Verilen Görev A: Kayıtların başından "purple rectangle: moved 8 px right, 4 px down" ifadesini içeren satıra kadar uzanan bölümü, iki uç da dahil olmak üzere, satır satır aynen yeniden yazın.
Verilen Görev B: Eğitim sorunları ve öğretmen sendikası üzerine yazılmış metni, son cümlesinden sonra gelecek biçimde sürdürün.

Okunacak Metin:
****
Oysa ülkemizdeki en güçlü öğretmen sendikası, iktidar yanlısı bir tutum sergilemekte, öğretmenlik mesleğinin ortak sorunlarına çözüm aramak yerine, makam ve koltuk sağlama yoluyla üyelerinin iradesine ipotek koymaktadır.
Unutulmamalıdır ki eğitimin iyileştirilmesi, ancak güçlü bir öğretmen dayanışmasıyla mümkündür.
ÇÖZÜM ÖNERİLERİM:
- Öğretmen maaşlarının iyileştirilmesi, ekonomik destek mekanizmalarının güçlendirilmesi.
- Depreme dayanıklı, modern ve güvenli okul binalarının hızla inşa edilmesi.
- Bilimsel ve laik eğitimden taviz verilmemesi, müfredatın çağdaş bilimsel temellere göre düzenlenmesi.
- Cinsiyet, bölge ve gelir temelli eğitim eşitsizliklerinin giderilmesi.
****
Sağlanan Bilgiler:
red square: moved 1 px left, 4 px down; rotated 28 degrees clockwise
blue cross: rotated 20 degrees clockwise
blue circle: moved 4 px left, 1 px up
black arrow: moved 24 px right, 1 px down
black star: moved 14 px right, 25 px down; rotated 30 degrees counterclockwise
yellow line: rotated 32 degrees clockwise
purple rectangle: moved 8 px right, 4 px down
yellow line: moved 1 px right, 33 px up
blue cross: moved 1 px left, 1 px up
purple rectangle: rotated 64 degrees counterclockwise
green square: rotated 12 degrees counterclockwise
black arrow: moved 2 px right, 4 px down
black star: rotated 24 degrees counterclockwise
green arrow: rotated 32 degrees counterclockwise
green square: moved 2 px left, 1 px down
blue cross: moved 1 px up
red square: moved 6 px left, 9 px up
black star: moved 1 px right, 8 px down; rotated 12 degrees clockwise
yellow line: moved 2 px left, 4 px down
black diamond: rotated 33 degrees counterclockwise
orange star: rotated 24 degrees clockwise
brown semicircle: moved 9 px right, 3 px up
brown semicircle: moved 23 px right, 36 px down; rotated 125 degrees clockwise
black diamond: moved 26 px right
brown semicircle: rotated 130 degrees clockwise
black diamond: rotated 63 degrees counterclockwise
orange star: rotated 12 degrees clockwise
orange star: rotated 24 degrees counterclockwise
****
Alıştırma Çıktısı A:
red square: moved 1 px left, 4 px down; rotated 28 degrees clockwise
blue cross: rotated 20 degrees clockwise
blue circle: moved 4 px left, 1 px up
black arrow: moved 24 px right, 1 px down
black star: moved 14 px right, 25 px down; rotated 30 degrees counterclockwise
yellow line: rotated 32 degrees clockwise
purple rectangle: moved 8 px right, 4 px down

Alıştırma Çıktısı B:
- Her çocuk için ücretsiz okul beslenmesi programının hayata geçirilmesi.
- Sözleşmeli öğretmenlik yerine güvenceli ve adil atama sistemine dönülmesi.
- Okullardaki fiziki, teknolojik ve sosyal imkânların güçlendirilmesi.
- Öğretmen sendikalarının daha aktif, yapıcı ve katılımcı bir rol üstlenmesi.
Değerli öğretmenlerim,
Sizler bir milletin vicdanısınız; ışığınızla karanlığı yarıyor, emeğinizle geleceği kuruyorsunuz.
Bugün dile getirdiğim tüm sorunlar, yalnızca öğretmenlerin değil; ülkemizin yarınlarının sorunudur.
Unutmayalım:
Öğretmeni güçlü olmayan bir toplumun geleceği de güçlü olamaz.
Duygularımı Başöğretmen Mustafa Kemal Atatürk’ün sözleriyle tamamlamak istiyorum:
“Öğretmenler; yeni nesil sizin eseriniz olacaktır.”
24 Kasım Öğretmenler Gününüzü yürekten kutluyor, emeği geçen tüm eğitim emekçilerine saygılarımı sunuyorum.”
Eker: “Öğretmeni güçlü olmayan toplumun geleceği de güçlü olamaz”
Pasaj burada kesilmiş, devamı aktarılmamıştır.